At the outset of Plane it is immediately apparent where the title comes from. Brodie Torrance (Gerard “Gerry Butts” Butler), is a pilot in a rush to make his flight. A flight for which he is the captain. A flight that, presumably, would not be able to depart without him since he is the person who would be flying the plane. He works his way through the airport while on the phone with his daughter. He makes a promise to her: he will arrive in Hawaii by midnight on New Year’s Eve. You see, ever since his wife died and his daughter went off to school, the Torrance clan has not been able to see one another as often as they’d hoped. This pending New Year celebration is something that both are very much looking forward to.
Nothing, Brodie assures his daughter, will prevent him from arriving in time.
He didn’t figure upon his plane crashing onto an island populated by a separatist militia that wants to make hostages/corpses out of him, his crew, and his passengers. But since this is exactly what happens, it looks like he’s going to be late. But better late than never, eh? Time to do action things!! He WILL get to his daughter.

[Data drawn from a collection]
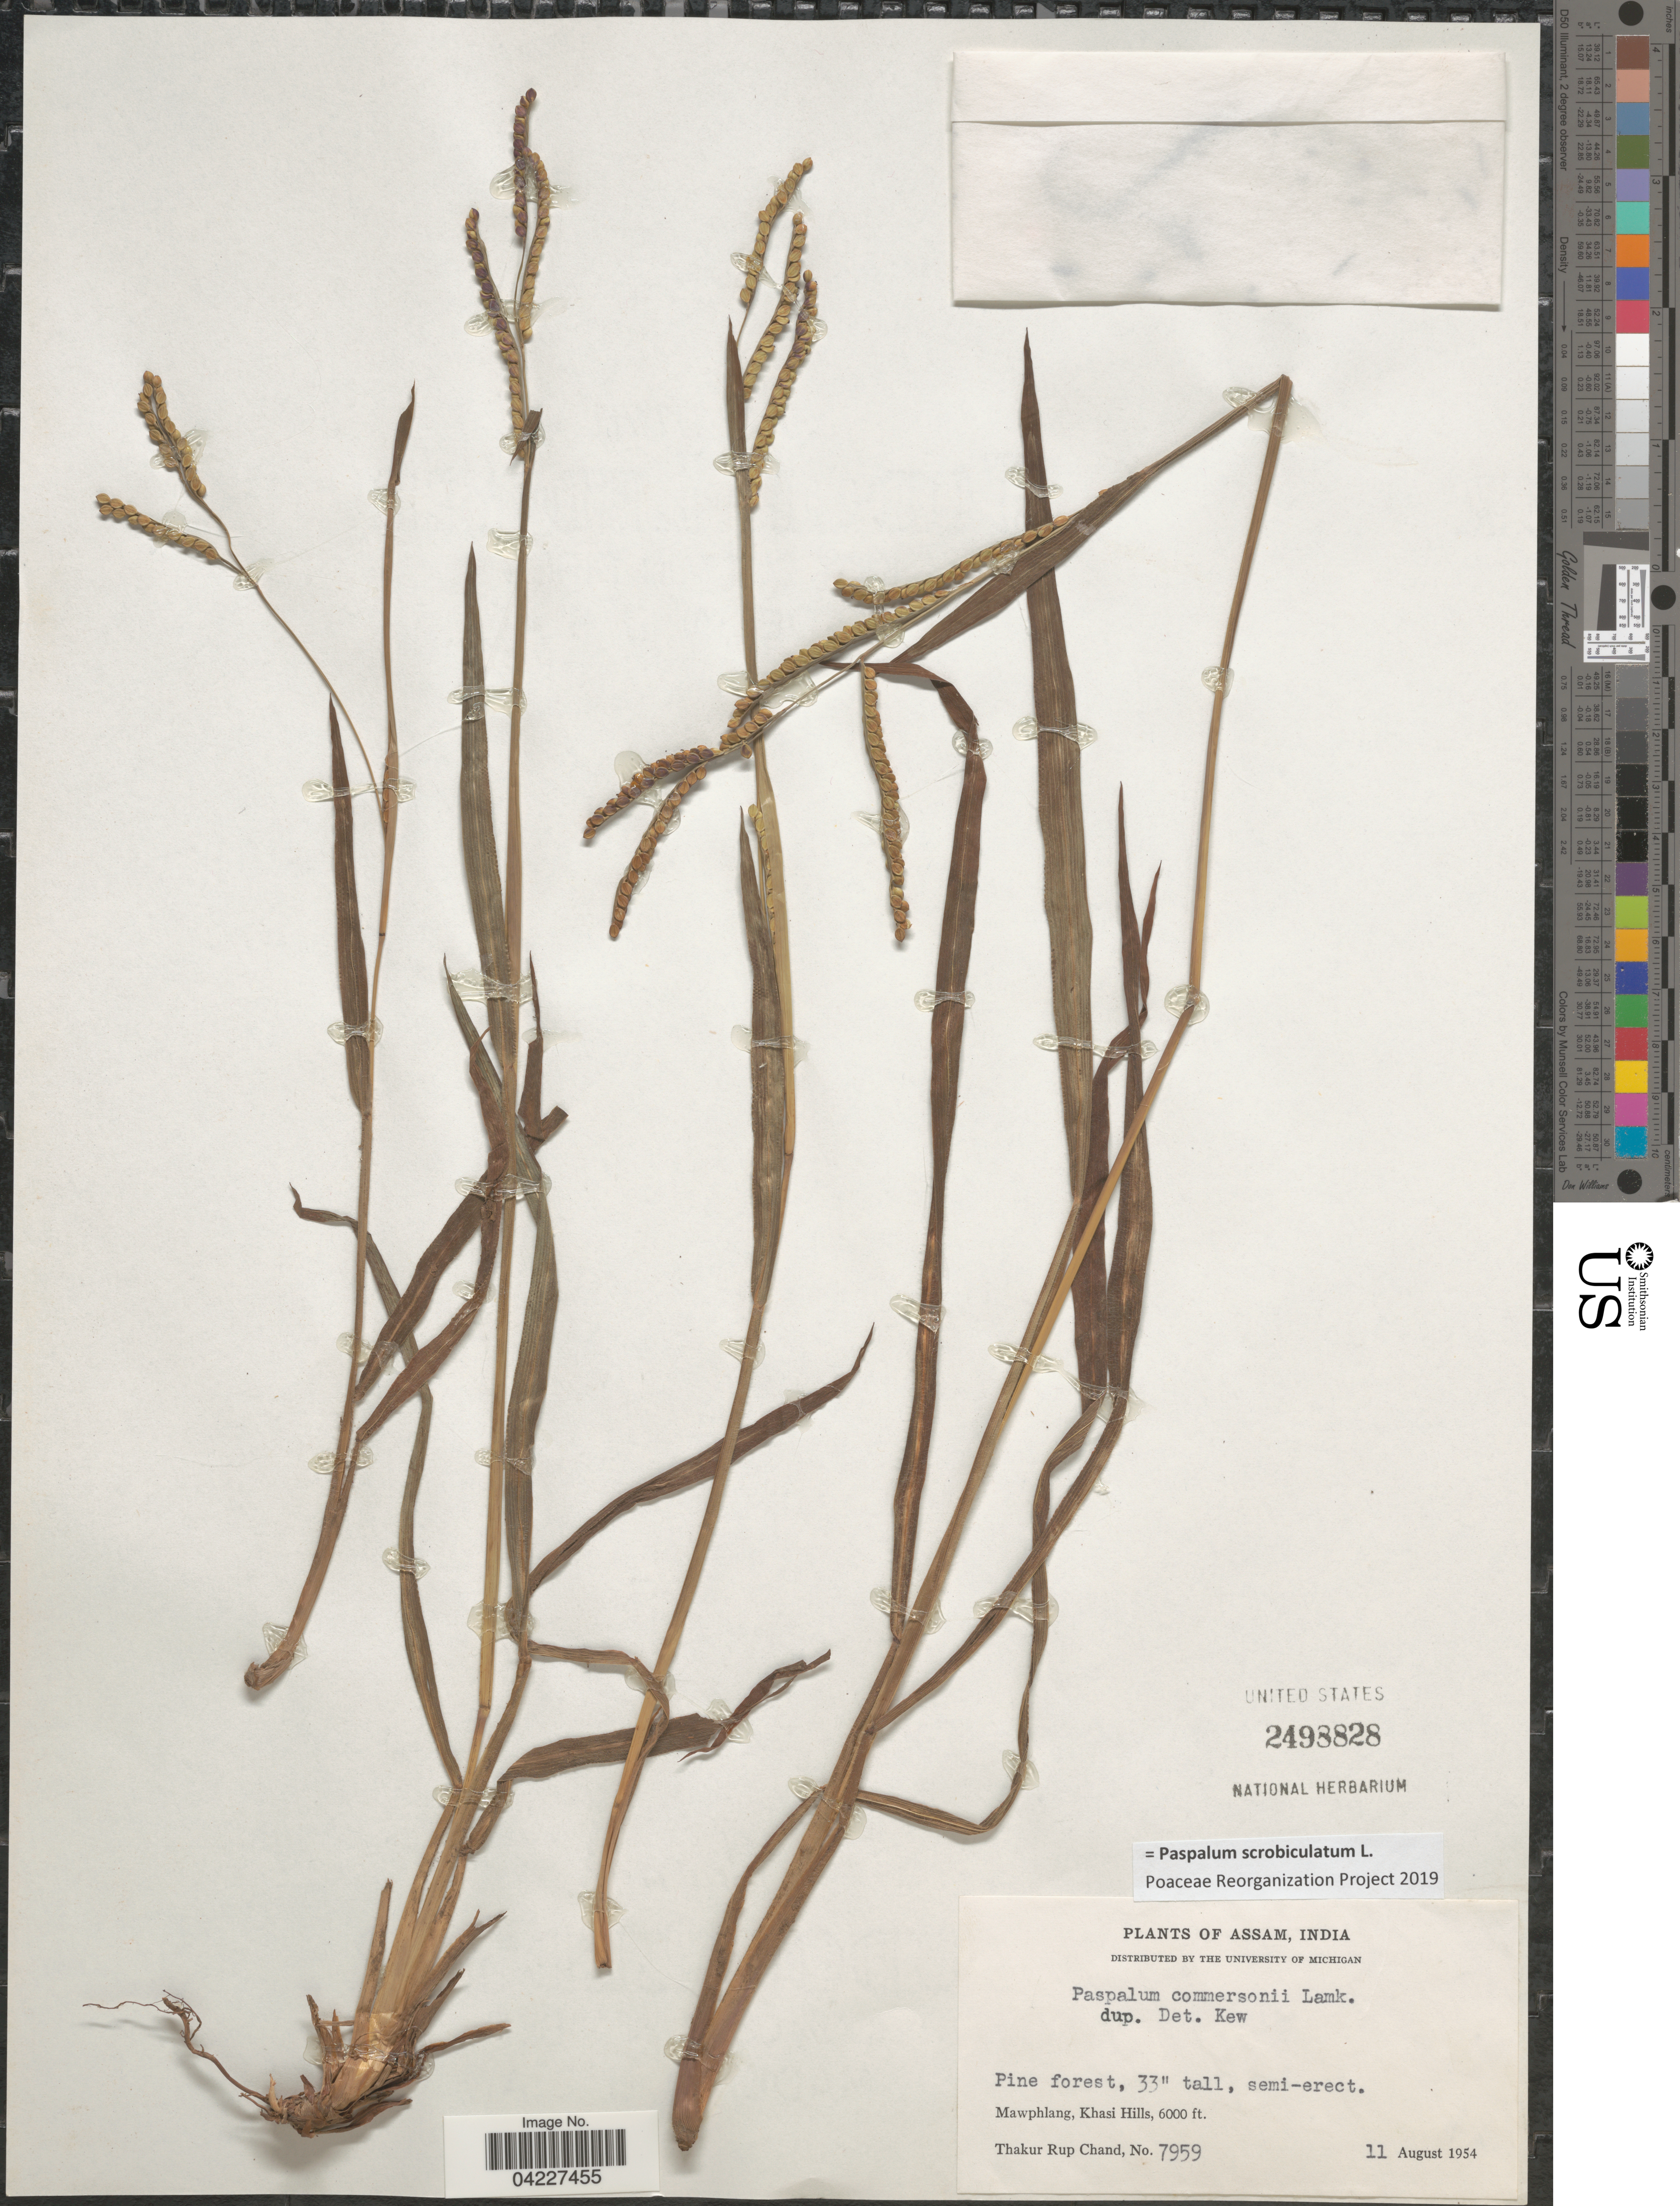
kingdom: Plantae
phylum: Tracheophyta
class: Liliopsida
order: Poales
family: Poaceae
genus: Paspalum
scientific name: Paspalum scrobiculatum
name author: L.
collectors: T. R. Chand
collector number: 7959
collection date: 1954-08-11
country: India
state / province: Meghalaya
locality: Mawphlang, Khasi Hills.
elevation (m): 1829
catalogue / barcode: US 2498828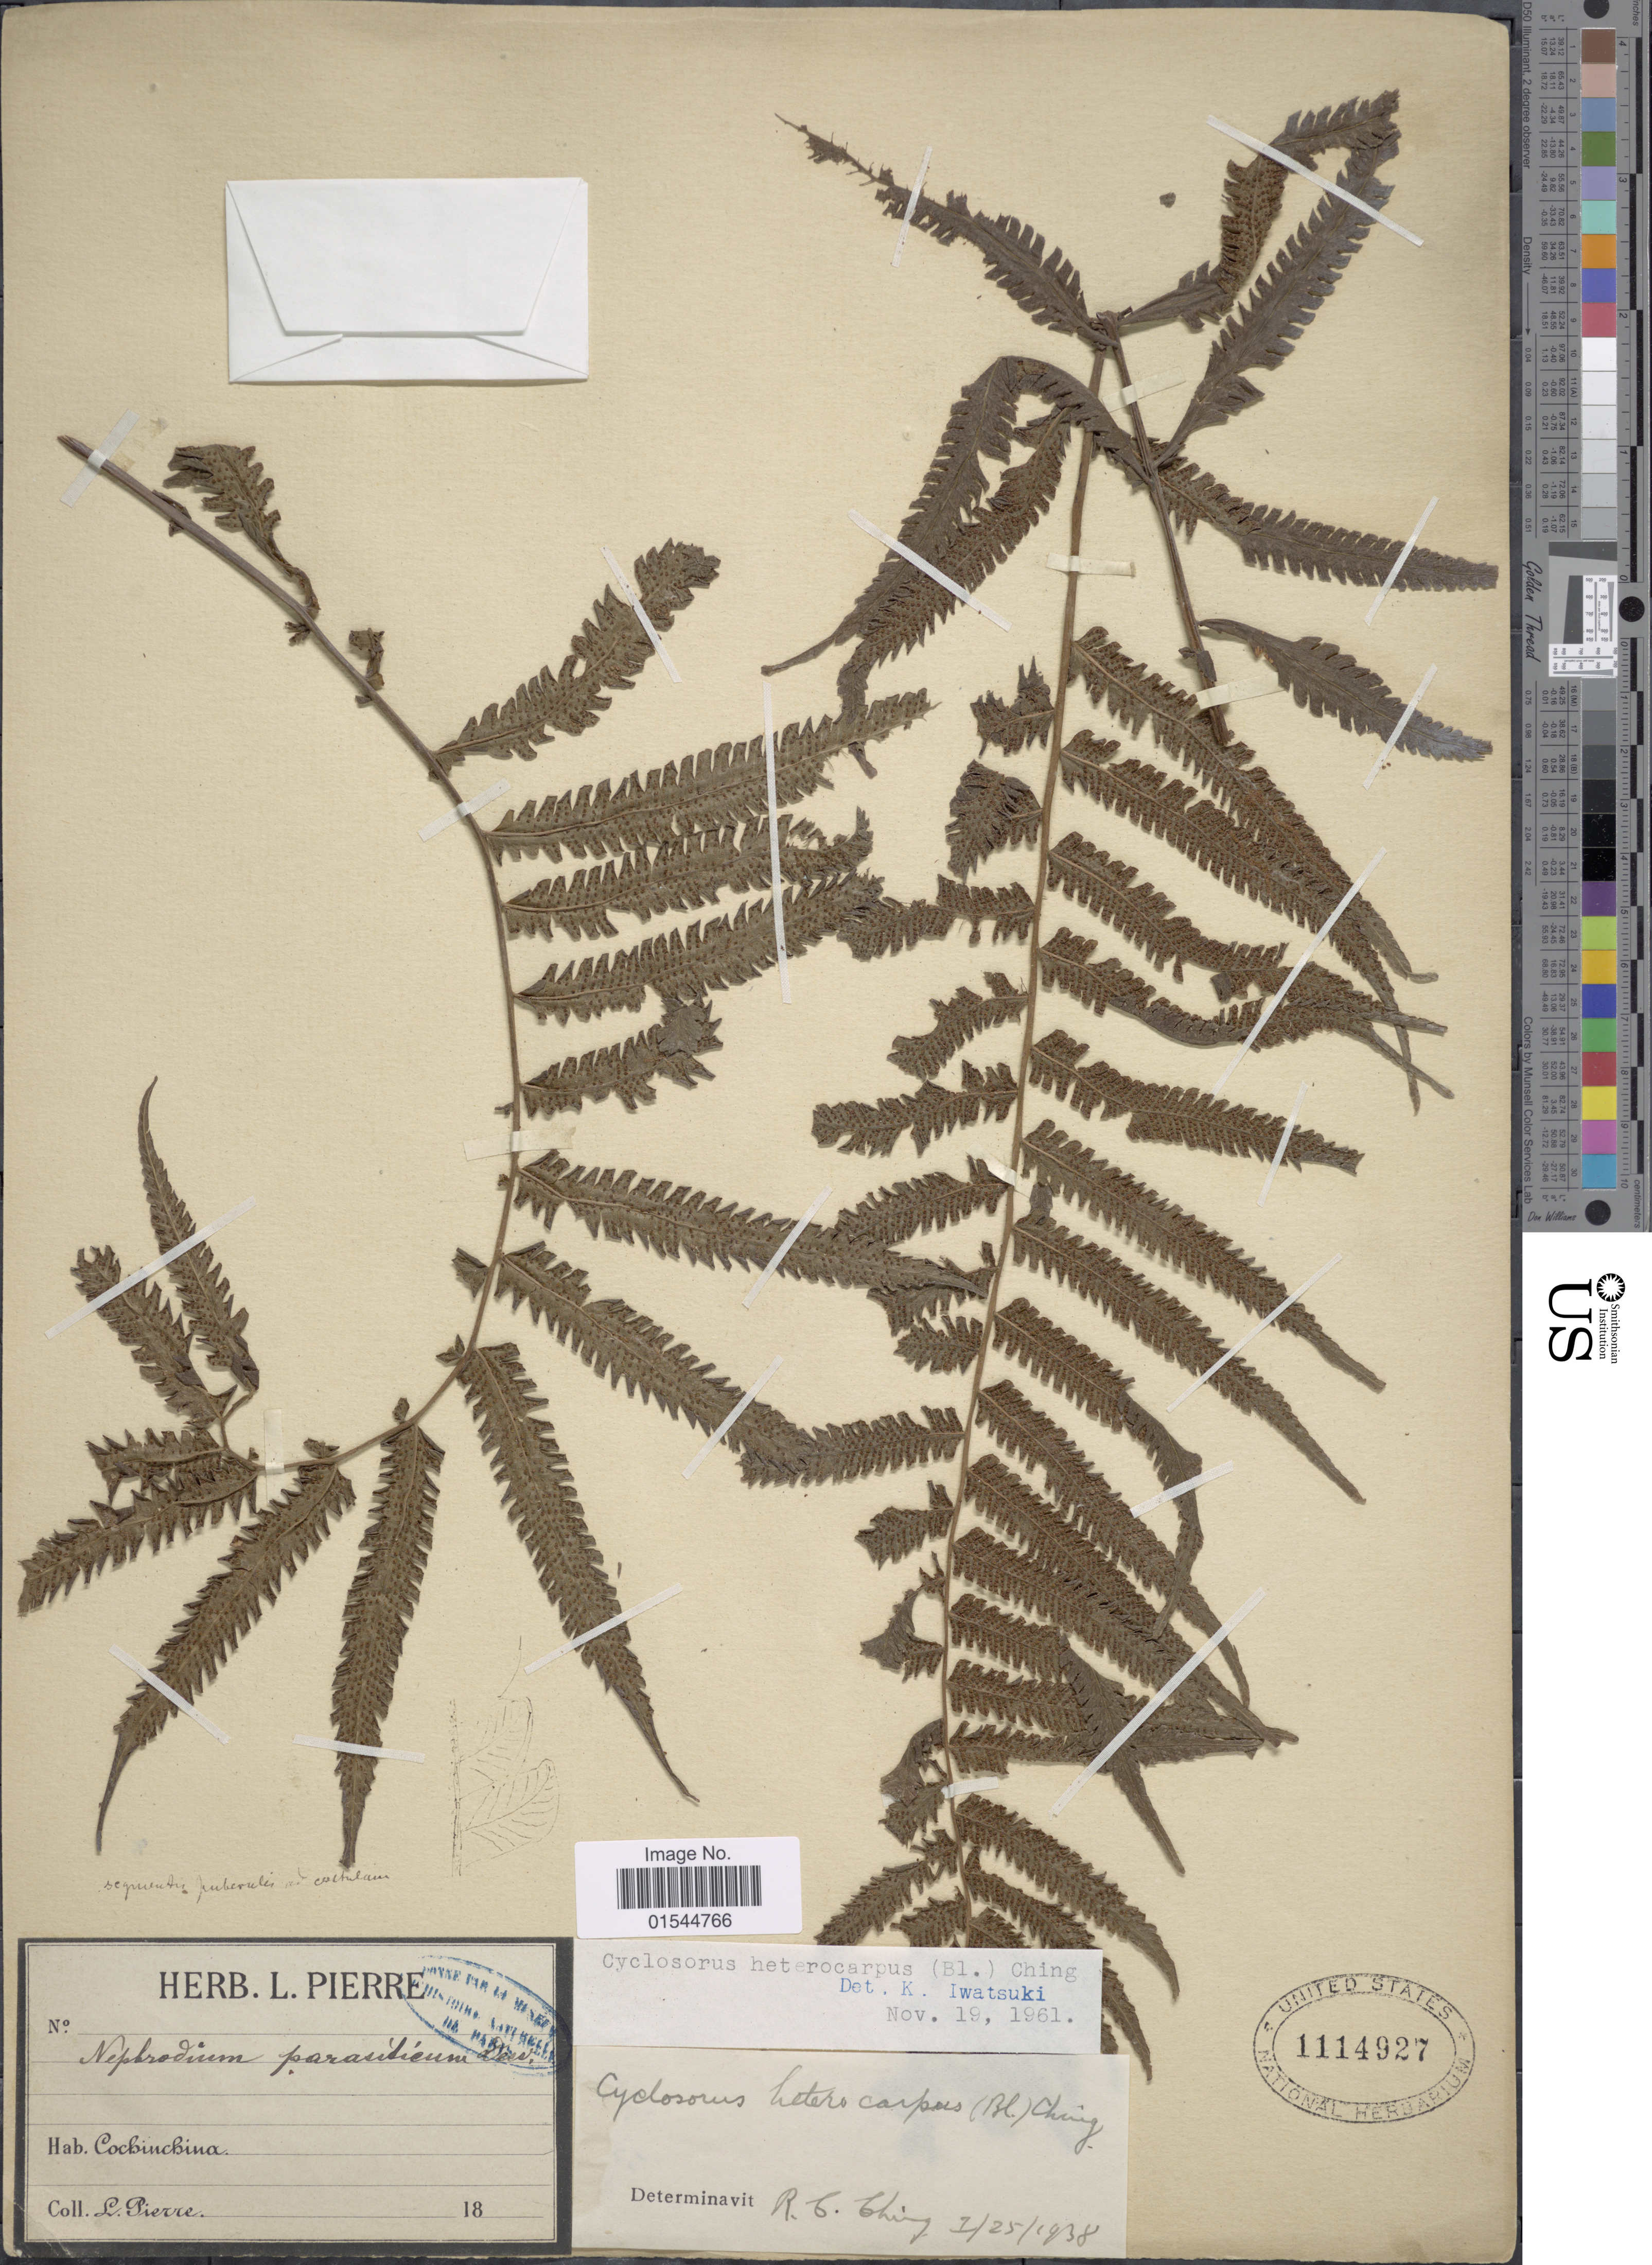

What to do:
[1] In the passage about Plane, by what time does Brodie promise his daughter he will arrive in Hawaii?
[2] Quote the passage about Plane, everything from "At the outset" down to "arriving in time.".
You won't need the records for this.

Outputs by task:
[1] By midnight on New Year's Eve.

[2]
At the outset of Plane it is immediately apparent where the title comes from. Brodie Torrance (Gerard “Gerry Butts” Butler), is a pilot in a rush to make his flight. A flight for which he is the captain. A flight that, presumably, would not be able to depart without him since he is the person who would be flying the plane. He works his way through the airport while on the phone with his daughter. He makes a promise to her: he will arrive in Hawaii by midnight on New Year’s Eve. You see, ever since his wife died and his daughter went off to school, the Torrance clan has not been able to see one another as often as they’d hoped. This pending New Year celebration is something that both are very much looking forward to.
Nothing, Brodie assures his daughter, will prevent him from arriving in time.